(PASSAGE FOR REVIEW)
»»
# Email Notifications



## Azzy (Nov 21, 2018)

How do I stop email notifications? I've been up and down the settings, but I still seem to recieve email notifications for XP, replies to threads that I've been active on, and other things.


----------



## Morrus (Nov 21, 2018)

http://www.enworld.org/forum/usertag.php?do=profile&action=options


----------



## Azzy (Nov 21, 2018)

Morrus said:


> http://www.enworld.org/forum/usertag.php?do=profile&action=options




Weird, I have all of the email ones checked.


----------



## Nagol (Nov 23, 2018)

There's a bunch more under General Settings in the same area under Messaging and Notification.


----------



## Azzy (Nov 24, 2018)

Nagol said:


> There's a bunch more under General Settings in the same area under Messaging and Notification.
««
(DATASET)
»»
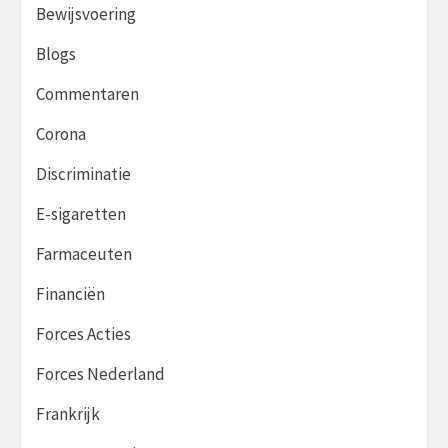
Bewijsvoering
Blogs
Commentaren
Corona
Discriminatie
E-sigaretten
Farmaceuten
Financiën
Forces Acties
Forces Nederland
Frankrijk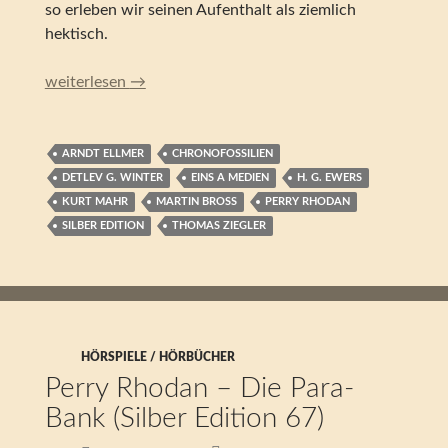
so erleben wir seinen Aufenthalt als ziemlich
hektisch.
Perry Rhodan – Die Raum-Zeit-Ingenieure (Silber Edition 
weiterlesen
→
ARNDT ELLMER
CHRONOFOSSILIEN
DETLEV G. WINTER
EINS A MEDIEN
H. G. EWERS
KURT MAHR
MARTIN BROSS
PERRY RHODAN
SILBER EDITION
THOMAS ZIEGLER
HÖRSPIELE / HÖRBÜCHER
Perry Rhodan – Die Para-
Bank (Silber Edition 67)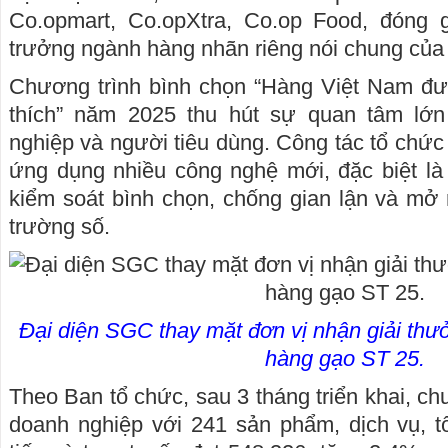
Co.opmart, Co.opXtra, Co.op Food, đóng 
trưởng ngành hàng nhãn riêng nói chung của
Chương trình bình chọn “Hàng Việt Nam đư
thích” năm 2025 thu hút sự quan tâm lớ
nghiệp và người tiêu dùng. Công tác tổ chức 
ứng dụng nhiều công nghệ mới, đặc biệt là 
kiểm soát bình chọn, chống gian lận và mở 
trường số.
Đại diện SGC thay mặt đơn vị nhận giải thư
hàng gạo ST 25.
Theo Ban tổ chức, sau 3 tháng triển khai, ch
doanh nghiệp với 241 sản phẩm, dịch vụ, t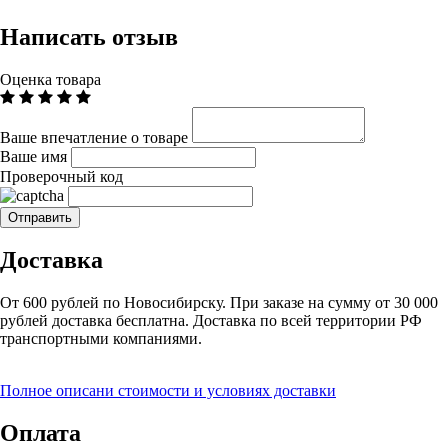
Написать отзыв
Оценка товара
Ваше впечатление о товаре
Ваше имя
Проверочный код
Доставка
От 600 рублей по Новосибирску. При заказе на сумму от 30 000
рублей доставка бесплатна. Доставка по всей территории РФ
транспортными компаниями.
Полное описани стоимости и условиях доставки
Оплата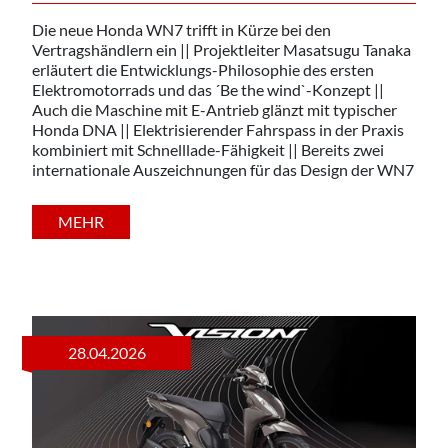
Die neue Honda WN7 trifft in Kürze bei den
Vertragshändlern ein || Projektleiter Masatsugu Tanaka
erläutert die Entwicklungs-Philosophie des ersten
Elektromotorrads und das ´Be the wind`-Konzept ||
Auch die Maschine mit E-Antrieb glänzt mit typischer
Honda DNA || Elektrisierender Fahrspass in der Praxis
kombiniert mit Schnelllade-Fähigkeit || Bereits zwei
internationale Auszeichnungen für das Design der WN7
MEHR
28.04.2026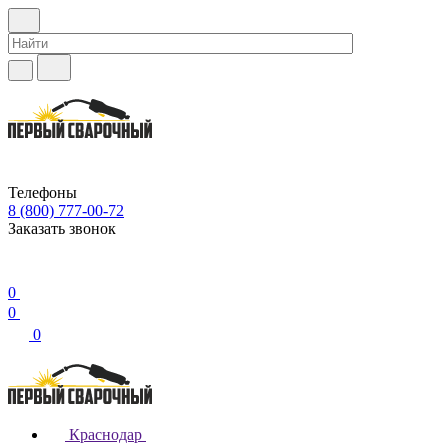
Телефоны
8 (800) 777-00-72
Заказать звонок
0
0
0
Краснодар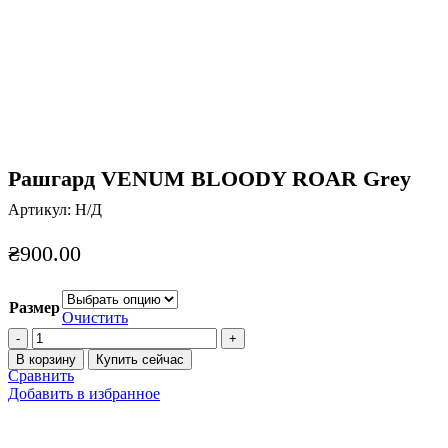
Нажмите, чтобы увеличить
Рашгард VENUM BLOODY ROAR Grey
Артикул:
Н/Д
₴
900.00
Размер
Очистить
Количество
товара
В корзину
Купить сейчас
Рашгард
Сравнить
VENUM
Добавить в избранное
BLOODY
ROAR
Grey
««
(QUESTIONS)
[A] Retype the part of the email notifications thread starting at "How do I stop" and ending at "and other things.".
[B] Decide whether each statement agrees with the email notifications thread, answering yes or no and quoting the words of the thread that settle it: (i) Azzy says all of the email options are checked; (ii) Nagol points to more options under Privacy Settings; (iii) Azzy had not looked through the settings before asking.
[C] Proceed with the email notifications thread from the point where it stops.
The entries have no connection to the email notifications thread.

(RESULTS BY TASK)
[A]
How do I stop email notifications? I've been up and down the settings, but I still seem to recieve email notifications for XP, replies to threads that I've been active on, and other things.

[B]
(i) Yes: "Weird, I have all of the email ones checked."
(ii) No: "There's a bunch more under General Settings in the same area under Messaging and Notification."
(iii) No: "I've been up and down the settings"

[C]
I thought I had those, but apparently I didn't. I'll try that now. Thank you.


----------



## Azzy (Nov 25, 2018)

Azzy said:


> I thought I had those, but apparently I didn't. I'll try that now. Thank you.




Okay, that worked. I also had to go to Experience Points to disable email notifications for getting XP. Hope that will be helpful if anyone come searching for this same issue.


----------



## Azzy (Nov 30, 2018)

Looks like that didn't work.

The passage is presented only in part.